The Manvers Street Bus Station was scheduled to be demolished as part of the next Southgate regeneration programme for nearly 20 years. During this time, the building was owned by the local council and leased to First. Neither party was prepared to improve or repair the fabric of the building, as it was expected to be demolished. However, the redevelopment was plagued with controversy and continual demands for reviews, so the project did not get under way until early 2007, with the appointment of new contractors. The bus station was finally demolished in July 2007.

Operations for First Somerset & Avon moved to a temporary site constructed on the Avon Street Car Park on 16 June 2007. This was provided by contractors Sir Robert McAlpine as part of a move to speed up completion of the entire Southgate project by one year.
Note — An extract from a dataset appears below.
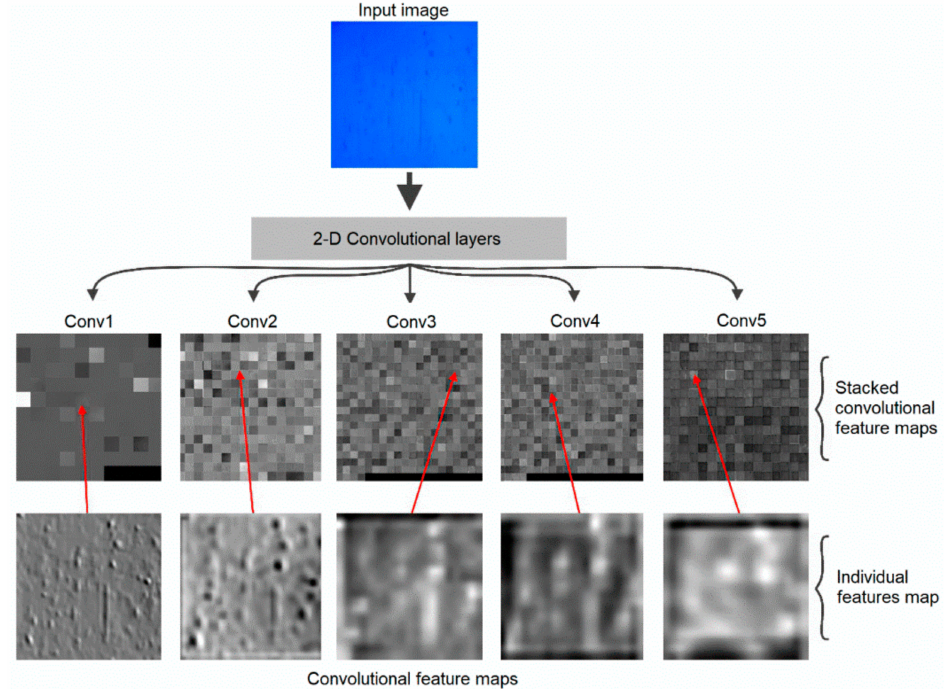
Figure 4. Convolutional feature maps of a liquid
A new location for the bus station was chosen on the site of Churchill House – an abandoned 1920s electricity company building, the demolition of which sparked the most recent controversy to delay the whole project. Campaigners fighting for the preservation of the building argued that the frontage from Churchill House should be retained and incorporated into the design of the new bus station, but the architects maintained that this was not practical. Revised plans for a glass and metal rotunda – nicknamed derisively by local people as the "Busometer" – on the site close to Bath Spa railway station and on the edge of the River Avon were given council approval in early 2007 and work begun to construct this part of the transport interchange for the city.

The new Bath Bus Station opened on 7 June 2009, at a cost of £14 million, as part of the £360 million SouthGate development.